Even as they described the deep losses of living through unending war, even though their tears of grief, these South Sudanese brothers and sisters professed an absolute and unshakable confidence that not only had God heard their prayers, but that the Lord was near to them. Their faith was whole-hearted. All in.
The Christians in South Sudan kept doing all the things they had learned and received and heard from the Holy Spirit, and worked together in communities to love and support one another and seek peace.
My brothers and sisters in the South Sudanese church do not worry about what they cannot control because they are smarter than I am, smart enough to know they are not in control.
I spend so much, too much of my time thinking if I just work harder, work smarter, think ahead, multi-task, I can be in control. In control of my life. In control of the life of my children. In control of the future of the church. The future of everything in our world that is broken.
My friends in South Sudan had something to teach me about blessings.
My friends in South Sudan work for peace and stick together and worship with joyful abandon and love the Lord their God as if their lives depend upon it.
Because, of course, their lives do depend upon it.
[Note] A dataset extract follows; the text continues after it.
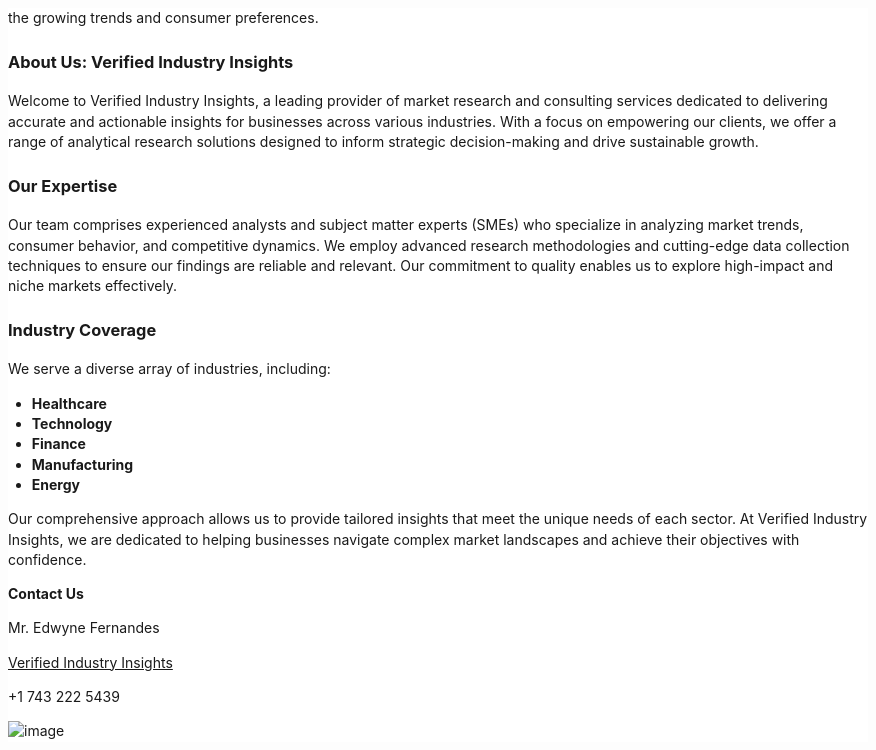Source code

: the growing trends and consumer preferences.</p><h3>About Us: Verified Industry Insights</h3><p>Welcome to Verified Industry Insights, a leading provider of market research and consulting services dedicated to delivering accurate and actionable insights for businesses across various industries. With a focus on empowering our clients, we offer a range of analytical research solutions designed to inform strategic decision-making and drive sustainable growth.</p><h3>Our Expertise</h3><p>Our team comprises experienced analysts and subject matter experts (SMEs) who specialize in analyzing market trends, consumer behavior, and competitive dynamics. We employ advanced research methodologies and cutting-edge data collection techniques to ensure our findings are reliable and relevant. Our commitment to quality enables us to explore high-impact and niche markets effectively.</p><h3>Industry Coverage</h3><p>We serve a diverse array of industries, including:</p><ul><li><strong>Healthcare</strong></li><li><strong>Technology</strong></li><li><strong>Finance</strong></li><li><strong>Manufacturing</strong></li><li><strong>Energy</strong></li></ul><p>Our comprehensive approach allows us to provide tailored insights that meet the unique needs of each sector. At Verified Industry Insights, we are dedicated to helping businesses navigate complex market landscapes and achieve their objectives with confidence.</p><p><strong>Contact Us</strong></p><p>Mr. Edwyne Fernandes</p><p><a href="https://www.verifiedindustryinsights.com/">Verified Industry Insights</a></p><p>+1 743 222 5439</p>
![image](https://github.com/user-attachments/assets/bb8f8ed0-553e-4f4b-986b-bb127ccd44c2)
Their lives depend upon their deep connections to one another, just as their lives depend upon the God who called them into the Body of Christ.
Blessed are you who know our God is the God of those who have nothing but God.[1]
Which includes not only my brothers and sisters in Africa, but you and me, too. Even if our need is not as obvious because we do have so much prosperity compared to those Christians in South Sudan.
Let us find a new understanding of what it means to be blessed by God. God does not choose one person over another. But God has chosen the Church to be a vehicle for extending blessings to all – the poor, the hungry, the weeping, the reviled – for the sake of the Gospel, and even at the risk of losing our lives.